_作業リスト_:
a - 地中熱交換器に関する文章の「地中熱交換器兼用基礎杭、地中熱交換器の設置方法及び地中熱交換器」から「熱交換器に関するものである。」までを、終わりの語句も含めて一字も変えずに打ち直してください。
b - 地中熱交換器に関する文章について、次の問いに答えること。
(i) 基礎杭は一般にどのような形をしているか。
(ii) 特許文献1の方法で、挿入される熱交換用パイプには何が注入されているか。
(iii) 中空部への異物の侵入を防ぐカバー部材は、既製中空杭体のどこに装着されているか。
c - 地中熱交換器に関する文章を、示された最後の文の後から書き進めること。

_読解用の文章_:
━━━━━━━━━━━━━━━━

説明

地中熱交換器兼用基礎杭、地中熱交換器の設置方法及び地中熱交換器

【課題】地中熱交換器を簡単に、かつ、確実に設置して、設置コストを大幅に削減することができる地中熱交換器兼用基礎杭を提供する
【解決手段】中心軸線Oに沿って延びる筒状をなす既製中空杭体10の中空部11に、熱交換用パイプ20が付設された地中熱交換器兼用基礎杭1であって、既製中空杭体10及び熱交換用パイプ20は、熱交換用パイプ20の浮上を防止する浮上防止手段を備え、既製中空杭体10の上端開口部及び下端開口部には、中空部11への異物の侵入を防ぐためのカバー部材26、27が装着されていることを特徴とする。

【発明の詳細な説明】
【技術分野】
【0001】
本発明は、建造物を建設する際に、地中に打設されて使用される基礎杭であって、建造物の空調設備の熱源などに利用可能な地中熱交換器としての機能を備えた地中熱交換器兼用基礎杭、この地中熱交換器兼用基礎杭を用いた地中熱交換器の設置方法、及び、この地中熱交換器の設置方法により埋設された地中熱交換器に関するものである。
【背景技術】
【0002】
周知のように、軟弱地盤等に建築構造物を建造する場合には、地中に複数の基礎杭を打設し、この基礎杭上に建築構造物を構築して建築構造物の基礎の安定化を図っている。なお、この基礎杭は、一般に円筒状をなしている。
ところで、近年、前記のような基礎構造において、基礎杭の内部に熱交換用パイプを配設し、基礎杭に地中熱交換器の機能を備えさせた地中熱交換器兼用基礎杭が提供されている。この地中熱交換器兼用基礎杭は、建造物を構築後に、前記熱交換用パイプ内に熱媒体を循環させ、この熱媒体を介して、基礎杭の周縁部における地中温度と略同温となっている基礎杭の熱を回収し、この熱により冷暖房用、給湯用及び融雪用の各種冷熱機器等を作動させるものである。
【0003】
ここで、熱交換用パイプを基礎杭の内部に配設し、地中熱交換器を設置する方法として、つぎのようなものが提案されている。
特許文献1には、基礎杭を地中に打ち込んだ後に、水が注入された熱交換用パイプを挿入して、中空部に充填材を充填して前記熱交換パイプを固定する方法が提案されている。
また、特許文献2には、筒状の基礎杭の内周面に熱交換用パイプを予め付設しておき、この基礎杭を地中に打設する方法が提案されている。
さらに、特許文献3には、基礎杭の内部に予め熱交換用パイプを埋設させておき、この基礎杭を地中に打設する方法が提案されている。

━━━━━━━━━━━━━━━━

_データ内容_:
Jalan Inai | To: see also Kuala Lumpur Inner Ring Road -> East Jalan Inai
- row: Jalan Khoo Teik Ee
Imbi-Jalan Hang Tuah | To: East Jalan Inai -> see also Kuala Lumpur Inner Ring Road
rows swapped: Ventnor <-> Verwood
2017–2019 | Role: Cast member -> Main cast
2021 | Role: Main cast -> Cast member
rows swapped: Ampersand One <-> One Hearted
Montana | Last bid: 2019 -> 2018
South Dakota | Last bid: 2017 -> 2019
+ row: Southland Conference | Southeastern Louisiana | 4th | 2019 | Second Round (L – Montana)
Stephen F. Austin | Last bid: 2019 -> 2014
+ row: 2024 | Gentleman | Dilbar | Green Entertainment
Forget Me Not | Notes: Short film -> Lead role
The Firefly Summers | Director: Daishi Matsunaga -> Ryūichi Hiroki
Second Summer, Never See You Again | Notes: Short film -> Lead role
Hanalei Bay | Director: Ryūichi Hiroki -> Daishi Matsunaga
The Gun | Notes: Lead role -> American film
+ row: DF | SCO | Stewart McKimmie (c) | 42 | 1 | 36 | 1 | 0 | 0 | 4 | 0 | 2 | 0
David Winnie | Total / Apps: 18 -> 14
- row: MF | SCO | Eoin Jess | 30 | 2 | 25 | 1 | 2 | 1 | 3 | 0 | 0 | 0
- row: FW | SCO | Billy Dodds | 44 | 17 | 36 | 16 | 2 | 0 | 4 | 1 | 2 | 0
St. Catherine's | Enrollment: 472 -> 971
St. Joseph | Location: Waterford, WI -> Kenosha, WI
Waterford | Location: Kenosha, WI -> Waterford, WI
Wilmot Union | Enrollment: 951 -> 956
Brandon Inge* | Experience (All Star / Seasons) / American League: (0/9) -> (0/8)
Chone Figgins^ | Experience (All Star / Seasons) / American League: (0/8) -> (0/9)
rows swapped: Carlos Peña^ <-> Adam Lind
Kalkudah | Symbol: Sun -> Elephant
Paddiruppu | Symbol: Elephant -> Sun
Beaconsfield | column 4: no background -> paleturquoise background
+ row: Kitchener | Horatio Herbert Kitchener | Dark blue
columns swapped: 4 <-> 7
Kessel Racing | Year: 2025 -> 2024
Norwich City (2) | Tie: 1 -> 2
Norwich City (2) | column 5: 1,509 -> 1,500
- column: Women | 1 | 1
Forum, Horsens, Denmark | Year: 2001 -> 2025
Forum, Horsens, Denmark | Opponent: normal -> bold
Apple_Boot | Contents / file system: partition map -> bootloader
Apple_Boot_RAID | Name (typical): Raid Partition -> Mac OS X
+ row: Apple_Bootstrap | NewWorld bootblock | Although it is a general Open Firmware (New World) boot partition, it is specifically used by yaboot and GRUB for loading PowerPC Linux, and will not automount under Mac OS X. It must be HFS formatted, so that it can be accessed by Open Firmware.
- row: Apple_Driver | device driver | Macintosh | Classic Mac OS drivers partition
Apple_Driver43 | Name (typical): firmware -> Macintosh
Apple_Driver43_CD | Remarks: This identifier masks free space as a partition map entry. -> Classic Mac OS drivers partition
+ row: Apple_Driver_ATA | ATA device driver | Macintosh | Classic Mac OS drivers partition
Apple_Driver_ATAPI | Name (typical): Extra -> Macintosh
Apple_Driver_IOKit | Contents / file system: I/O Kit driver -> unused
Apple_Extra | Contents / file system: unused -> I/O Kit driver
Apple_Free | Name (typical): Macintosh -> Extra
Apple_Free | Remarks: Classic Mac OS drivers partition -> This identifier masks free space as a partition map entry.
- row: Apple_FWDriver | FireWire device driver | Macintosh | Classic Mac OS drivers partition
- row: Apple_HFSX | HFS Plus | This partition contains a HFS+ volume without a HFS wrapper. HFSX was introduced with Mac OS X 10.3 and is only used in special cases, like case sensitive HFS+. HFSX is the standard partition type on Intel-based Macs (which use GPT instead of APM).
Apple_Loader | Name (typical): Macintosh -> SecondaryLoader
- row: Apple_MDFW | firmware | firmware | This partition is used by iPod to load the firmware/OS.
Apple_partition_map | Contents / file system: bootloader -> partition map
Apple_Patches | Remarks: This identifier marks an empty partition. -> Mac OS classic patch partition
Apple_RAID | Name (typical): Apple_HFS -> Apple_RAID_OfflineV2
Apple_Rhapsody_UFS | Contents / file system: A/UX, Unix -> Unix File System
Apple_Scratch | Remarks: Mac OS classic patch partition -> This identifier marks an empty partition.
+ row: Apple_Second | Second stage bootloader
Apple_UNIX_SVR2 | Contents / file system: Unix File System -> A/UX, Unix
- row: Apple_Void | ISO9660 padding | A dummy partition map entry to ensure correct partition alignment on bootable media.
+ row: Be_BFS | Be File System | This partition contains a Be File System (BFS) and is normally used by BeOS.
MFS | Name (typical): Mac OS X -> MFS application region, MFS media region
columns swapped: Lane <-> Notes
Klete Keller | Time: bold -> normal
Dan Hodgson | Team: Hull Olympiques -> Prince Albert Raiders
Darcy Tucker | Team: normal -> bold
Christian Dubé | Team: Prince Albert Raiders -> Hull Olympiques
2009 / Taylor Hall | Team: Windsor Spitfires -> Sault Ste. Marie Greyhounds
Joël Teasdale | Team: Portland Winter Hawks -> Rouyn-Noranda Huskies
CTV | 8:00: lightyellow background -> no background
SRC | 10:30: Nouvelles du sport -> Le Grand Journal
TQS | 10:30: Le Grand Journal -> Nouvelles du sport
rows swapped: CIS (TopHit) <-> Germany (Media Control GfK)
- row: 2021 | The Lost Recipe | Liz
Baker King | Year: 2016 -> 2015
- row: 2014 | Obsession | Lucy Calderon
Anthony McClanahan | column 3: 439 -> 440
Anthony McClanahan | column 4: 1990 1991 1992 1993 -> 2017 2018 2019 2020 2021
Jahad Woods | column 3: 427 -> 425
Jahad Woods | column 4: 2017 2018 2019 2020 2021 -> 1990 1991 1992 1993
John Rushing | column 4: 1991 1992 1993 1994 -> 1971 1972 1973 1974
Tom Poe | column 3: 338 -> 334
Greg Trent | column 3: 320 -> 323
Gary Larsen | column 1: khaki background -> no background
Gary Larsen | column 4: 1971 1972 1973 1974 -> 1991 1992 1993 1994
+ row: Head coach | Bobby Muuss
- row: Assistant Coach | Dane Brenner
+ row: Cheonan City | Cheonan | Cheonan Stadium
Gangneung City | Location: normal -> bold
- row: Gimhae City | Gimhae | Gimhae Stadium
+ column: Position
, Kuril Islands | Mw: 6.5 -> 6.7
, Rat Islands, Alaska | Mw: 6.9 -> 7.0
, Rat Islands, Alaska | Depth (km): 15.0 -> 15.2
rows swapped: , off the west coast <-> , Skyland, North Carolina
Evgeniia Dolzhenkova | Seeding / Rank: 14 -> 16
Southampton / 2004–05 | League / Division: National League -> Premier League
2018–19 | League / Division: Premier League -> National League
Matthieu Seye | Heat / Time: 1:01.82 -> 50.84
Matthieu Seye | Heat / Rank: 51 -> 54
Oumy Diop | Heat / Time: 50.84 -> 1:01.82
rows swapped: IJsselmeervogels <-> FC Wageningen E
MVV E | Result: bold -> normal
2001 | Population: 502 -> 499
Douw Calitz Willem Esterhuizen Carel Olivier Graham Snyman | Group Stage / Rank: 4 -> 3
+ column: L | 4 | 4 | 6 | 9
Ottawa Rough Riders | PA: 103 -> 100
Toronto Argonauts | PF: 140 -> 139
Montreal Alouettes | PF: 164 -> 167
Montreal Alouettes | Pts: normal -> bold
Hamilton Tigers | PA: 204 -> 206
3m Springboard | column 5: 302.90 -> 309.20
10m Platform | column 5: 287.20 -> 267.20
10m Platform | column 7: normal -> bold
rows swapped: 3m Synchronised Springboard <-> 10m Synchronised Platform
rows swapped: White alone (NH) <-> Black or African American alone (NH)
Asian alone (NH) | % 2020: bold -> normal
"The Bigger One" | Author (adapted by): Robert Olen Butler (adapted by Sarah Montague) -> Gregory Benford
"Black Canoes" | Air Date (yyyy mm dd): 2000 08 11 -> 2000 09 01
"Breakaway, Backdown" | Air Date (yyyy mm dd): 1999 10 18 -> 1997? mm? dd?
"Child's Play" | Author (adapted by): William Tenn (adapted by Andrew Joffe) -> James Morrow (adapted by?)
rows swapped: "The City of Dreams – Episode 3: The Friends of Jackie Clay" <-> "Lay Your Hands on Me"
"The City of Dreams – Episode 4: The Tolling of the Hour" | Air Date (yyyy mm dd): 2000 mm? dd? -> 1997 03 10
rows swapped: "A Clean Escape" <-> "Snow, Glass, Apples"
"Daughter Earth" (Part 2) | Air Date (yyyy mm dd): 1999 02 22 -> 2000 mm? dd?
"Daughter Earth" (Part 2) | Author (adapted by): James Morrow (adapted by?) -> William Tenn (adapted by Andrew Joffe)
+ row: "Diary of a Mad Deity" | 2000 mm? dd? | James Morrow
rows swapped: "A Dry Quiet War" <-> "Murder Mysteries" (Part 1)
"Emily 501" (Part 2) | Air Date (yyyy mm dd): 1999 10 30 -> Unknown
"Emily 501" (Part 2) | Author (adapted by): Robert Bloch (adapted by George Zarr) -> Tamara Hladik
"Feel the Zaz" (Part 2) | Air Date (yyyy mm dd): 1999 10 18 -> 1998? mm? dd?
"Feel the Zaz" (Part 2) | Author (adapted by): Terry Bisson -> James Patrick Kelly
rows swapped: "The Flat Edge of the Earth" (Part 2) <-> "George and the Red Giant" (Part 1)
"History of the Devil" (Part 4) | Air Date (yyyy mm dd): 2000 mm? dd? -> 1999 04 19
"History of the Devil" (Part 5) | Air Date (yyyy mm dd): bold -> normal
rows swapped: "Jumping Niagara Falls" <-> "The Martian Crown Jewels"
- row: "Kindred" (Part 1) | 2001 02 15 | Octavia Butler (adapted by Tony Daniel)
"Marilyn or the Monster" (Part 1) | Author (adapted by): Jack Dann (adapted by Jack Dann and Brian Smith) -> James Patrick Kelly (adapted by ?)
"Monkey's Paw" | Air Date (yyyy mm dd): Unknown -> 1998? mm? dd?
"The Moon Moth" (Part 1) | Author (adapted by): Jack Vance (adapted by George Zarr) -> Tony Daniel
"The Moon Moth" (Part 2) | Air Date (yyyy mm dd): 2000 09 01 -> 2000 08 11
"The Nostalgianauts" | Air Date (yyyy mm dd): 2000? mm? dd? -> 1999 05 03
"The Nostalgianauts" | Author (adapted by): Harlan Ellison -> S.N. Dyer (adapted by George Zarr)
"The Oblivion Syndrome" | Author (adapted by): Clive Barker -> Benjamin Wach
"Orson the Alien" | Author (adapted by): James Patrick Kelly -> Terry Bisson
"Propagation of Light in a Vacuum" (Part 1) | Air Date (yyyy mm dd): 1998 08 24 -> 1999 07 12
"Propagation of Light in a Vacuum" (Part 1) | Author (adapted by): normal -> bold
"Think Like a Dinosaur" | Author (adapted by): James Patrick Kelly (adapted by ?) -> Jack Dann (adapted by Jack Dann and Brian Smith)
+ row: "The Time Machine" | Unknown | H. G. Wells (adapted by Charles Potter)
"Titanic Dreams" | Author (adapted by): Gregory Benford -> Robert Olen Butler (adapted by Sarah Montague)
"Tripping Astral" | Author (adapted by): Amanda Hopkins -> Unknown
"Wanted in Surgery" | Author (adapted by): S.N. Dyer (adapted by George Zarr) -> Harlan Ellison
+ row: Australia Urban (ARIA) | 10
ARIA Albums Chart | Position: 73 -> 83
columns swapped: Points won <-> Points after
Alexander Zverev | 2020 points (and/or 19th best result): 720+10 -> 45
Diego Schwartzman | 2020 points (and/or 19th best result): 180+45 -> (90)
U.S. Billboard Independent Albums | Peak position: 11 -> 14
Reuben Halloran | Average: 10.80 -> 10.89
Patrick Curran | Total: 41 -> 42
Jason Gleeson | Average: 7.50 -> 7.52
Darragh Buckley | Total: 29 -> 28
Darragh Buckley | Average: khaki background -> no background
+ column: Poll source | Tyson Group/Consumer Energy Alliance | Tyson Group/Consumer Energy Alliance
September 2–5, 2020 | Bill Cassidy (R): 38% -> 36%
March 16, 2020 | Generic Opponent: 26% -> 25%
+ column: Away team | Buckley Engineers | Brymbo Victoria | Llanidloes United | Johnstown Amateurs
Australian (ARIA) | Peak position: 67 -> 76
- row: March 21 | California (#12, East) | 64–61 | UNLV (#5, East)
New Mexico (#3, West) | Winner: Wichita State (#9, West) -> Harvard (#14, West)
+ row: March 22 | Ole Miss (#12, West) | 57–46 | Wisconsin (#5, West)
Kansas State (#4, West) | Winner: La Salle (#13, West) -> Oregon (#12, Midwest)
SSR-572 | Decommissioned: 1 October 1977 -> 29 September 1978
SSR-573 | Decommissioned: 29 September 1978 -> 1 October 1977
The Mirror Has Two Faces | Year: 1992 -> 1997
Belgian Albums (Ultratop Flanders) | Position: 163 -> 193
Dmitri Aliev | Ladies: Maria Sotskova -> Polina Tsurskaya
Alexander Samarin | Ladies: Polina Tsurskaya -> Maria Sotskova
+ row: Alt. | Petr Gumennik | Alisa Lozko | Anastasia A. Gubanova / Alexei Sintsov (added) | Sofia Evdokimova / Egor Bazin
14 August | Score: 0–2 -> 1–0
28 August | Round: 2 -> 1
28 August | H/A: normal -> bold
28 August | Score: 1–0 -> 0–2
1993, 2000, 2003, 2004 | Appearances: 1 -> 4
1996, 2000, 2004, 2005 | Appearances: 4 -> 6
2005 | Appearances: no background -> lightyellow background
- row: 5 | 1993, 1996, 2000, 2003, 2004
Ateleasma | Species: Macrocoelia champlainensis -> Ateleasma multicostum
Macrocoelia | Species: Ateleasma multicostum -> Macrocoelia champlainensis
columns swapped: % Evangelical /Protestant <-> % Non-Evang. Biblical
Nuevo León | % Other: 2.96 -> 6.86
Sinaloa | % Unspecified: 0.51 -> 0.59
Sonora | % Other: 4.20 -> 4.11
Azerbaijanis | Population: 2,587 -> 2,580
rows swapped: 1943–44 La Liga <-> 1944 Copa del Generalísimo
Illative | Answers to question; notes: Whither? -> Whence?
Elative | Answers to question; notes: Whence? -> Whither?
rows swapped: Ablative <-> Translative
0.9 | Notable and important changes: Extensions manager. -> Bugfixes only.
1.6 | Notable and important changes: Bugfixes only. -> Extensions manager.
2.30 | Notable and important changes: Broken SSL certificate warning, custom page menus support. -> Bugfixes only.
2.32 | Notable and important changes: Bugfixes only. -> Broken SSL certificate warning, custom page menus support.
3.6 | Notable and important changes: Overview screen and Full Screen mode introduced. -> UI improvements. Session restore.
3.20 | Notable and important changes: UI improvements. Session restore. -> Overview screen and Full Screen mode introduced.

━━━━━━━━━━━━━━━━

_各作業の解答_:
a -
地中熱交換器兼用基礎杭、地中熱交換器の設置方法及び地中熱交換器

【課題】地中熱交換器を簡単に、かつ、確実に設置して、設置コストを大幅に削減することができる地中熱交換器兼用基礎杭を提供する
【解決手段】中心軸線Oに沿って延びる筒状をなす既製中空杭体10の中空部11に、熱交換用パイプ20が付設された地中熱交換器兼用基礎杭1であって、既製中空杭体10及び熱交換用パイプ20は、熱交換用パイプ20の浮上を防止する浮上防止手段を備え、既製中空杭体10の上端開口部及び下端開口部には、中空部11への異物の侵入を防ぐためのカバー部材26、27が装着されていることを特徴とする。

【発明の詳細な説明】
【技術分野】
【0001】
本発明は、建造物を建設する際に、地中に打設されて使用される基礎杭であって、建造物の空調設備の熱源などに利用可能な地中熱交換器としての機能を備えた地中熱交換器兼用基礎杭、この地中熱交換器兼用基礎杭を用いた地中熱交換器の設置方法、及び、この地中熱交換器の設置方法により埋設された地中熱交換器に関するものである。

b -
(i) 円筒状
(ii) 水
(iii) 上端開口部及び下端開口部

c -
【特許文献1】特開2004−233031号公報
【特許文献2】特開2003−148079号公報
【特許文献3】特開2005−69507号公報
【発明の開示】
【発明が解決しようとする課題】
【0004】
ところで、特許文献1においては、基礎杭を打設した後に熱交換用パイプを挿入、固定するので、工事現場における作業が多く、地中熱交換器の設置に多くの時間と労力を要する。また、熱交換用パイプが浮き上がらないように、熱交換用パイプの内部に水を注入しているので、この熱交換用パイプ内に熱媒体を注入する際に、エアロック状態となって空気抜きが困難となるといった問題があった。
【0005】
また、特許文献2においては、筒状の基礎杭を地中に打設しているので、基礎杭の下端開口部から中空部に土砂が入り込んできて、熱交換用パイプが損傷してしまうおそれがあった。また、中空部に入り込んだ土砂が障害となり、中空部に充填材を充填できなくなるといった問題があった。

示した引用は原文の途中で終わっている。